How much are the monthly payments on all second and junior mortgages?
If a mobile home, how much for personal property tax, site rent, registration fees and license fees?

For EACH person who lives in your home:
Where I was born?
Am I a citizen?
Have I attended college or school in the last three months?
What grade or level of school?
What is my highest degree or level of school completed?
If I have a bachelor’s degree, what is it in?
What is my ancestry or ethnic origin?
Do I speak any other languages besides English at home?
How well do I speak English?
Did I live here 1 year ago?
Where did I live one year ago?
Do I have health insurance?
What type?
Do I have difficulty hearing or am I blind?
Do I have difficulty doing physical, mental, or emotional conditions that make it difficult for me to do errands alone, such as shopping or visiting a doctor’s office?
Am I married?
Did I get married, widowed, or divorced in the last twelve months?
How many times have I been married?
What year did I last get married?
Am I a grandparent responsible for a grandchild living here?
How long have I been responsible for the grandchildren?

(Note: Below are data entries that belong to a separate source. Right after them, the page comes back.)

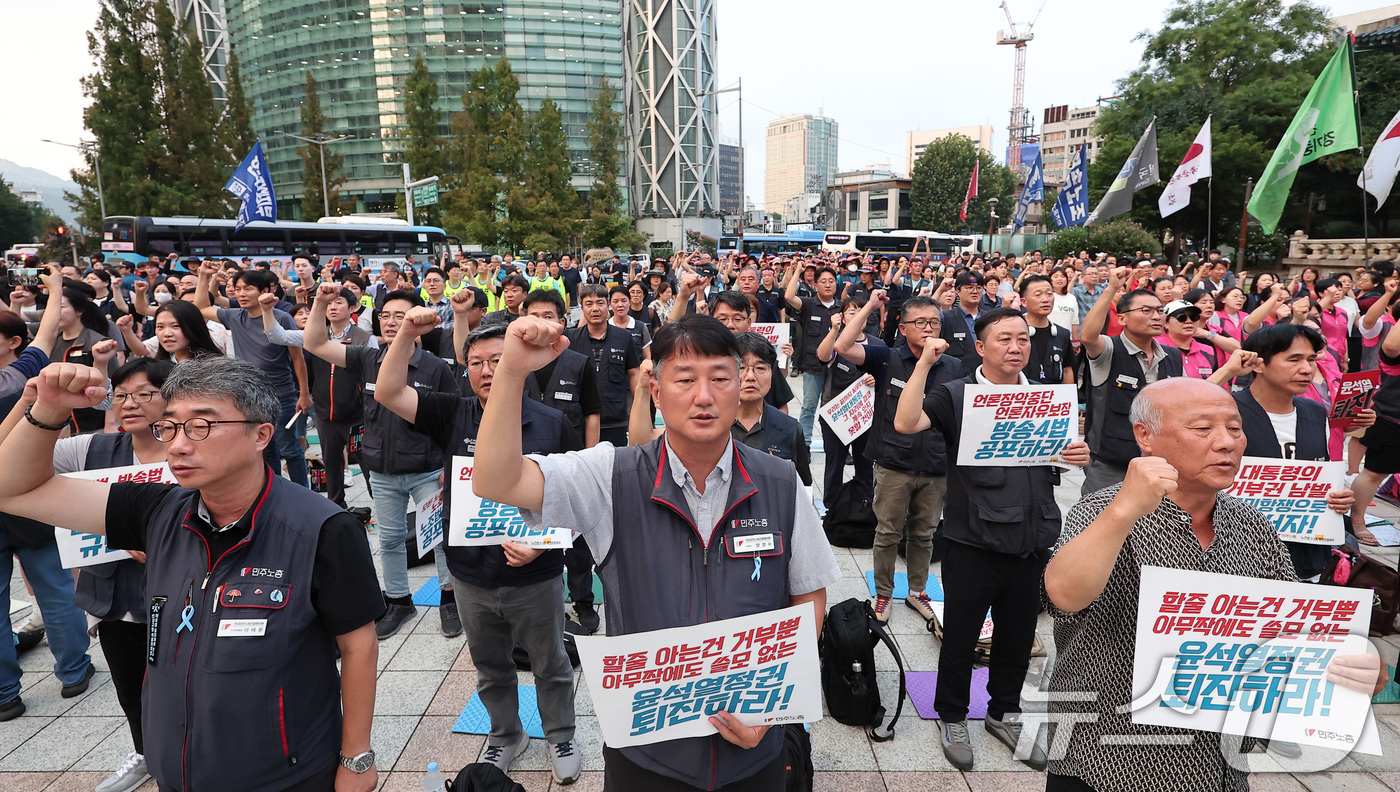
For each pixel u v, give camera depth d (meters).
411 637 4.21
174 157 31.86
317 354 4.21
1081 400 8.16
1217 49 31.23
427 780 2.62
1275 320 6.57
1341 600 1.72
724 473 1.73
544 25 65.88
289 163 67.06
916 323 4.29
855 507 5.43
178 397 1.75
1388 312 7.59
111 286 10.08
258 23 67.06
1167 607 1.78
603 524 1.71
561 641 3.01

Have I ever served on active duty?
If so, when?

Do I have a VA service-connected Disability rating?
What is that rating?
Did I work for pay last week at a business?
Last week did I do any work for pay?
At what location did I do this work?
What is the address?
How did I get to work last week?
How many people rode with me to work?
What time did I leave my house to go to work?
How many minutes does it usually take to get to work?
Who was my most recent job with? Name and location
What kind of work do I do?
What are my most important activities or duties?
What are my wages, salary, commissions, bonuses or tips for all jobs for the last twelve months?
What is my self-employment income for the last twelve months?
How much do I receive from interest, dividends, net rental income, royalty income and from estates and trusts (even small amounts)?
What are my social security or Railroad retirement amounts?
What are my Supplemental Social Security Income amounts?
Did I receive any public assistance or welfare payments from state or local welfare offices?
If so, how much?

How much from retirement, survivor or disability pensions did I receive?
Any other sources of income received such as VA payments, unemployment compensation, child support or alimony.
What was my total income in the last twelve months?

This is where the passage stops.